**DIRECTIONS FOR THIS TASK:**
Omit the images. Copy each entry word for word.

**RECORDS SHOWN:**
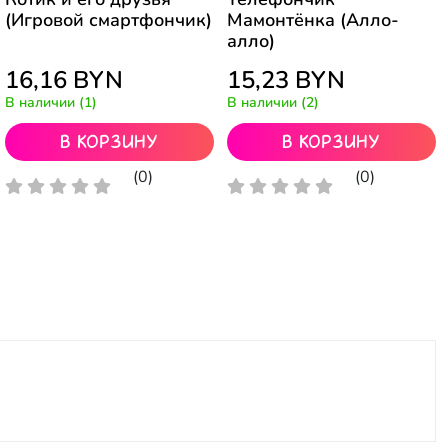
(Игровой смартфончик)
Мамонтёнка (Алло-
алло)
16,16
BYN
15,23
BYN
В наличии (1)
В наличии (2)
В корзину
В корзину
(0)
(0)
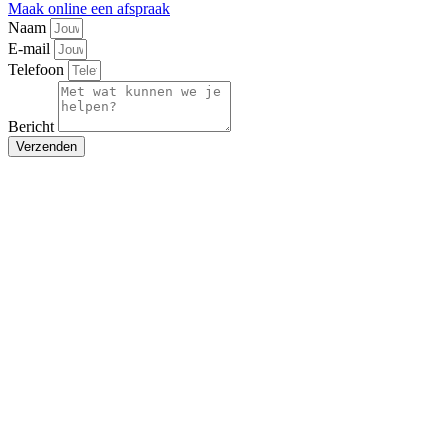
Maak online een afspraak
Naam
E-mail
Telefoon
Bericht
Verzenden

**WRITTEN RESPONSE:**
(Игровой смартфончик)
Мамонтёнка (Алло-
алло)
16,16
BYN
15,23
BYN
В наличии (1)
В наличии (2)
В корзину
В корзину
(0)
(0)
Maak online een afspraak
Naam
E-mail
Telefoon
Bericht
Verzenden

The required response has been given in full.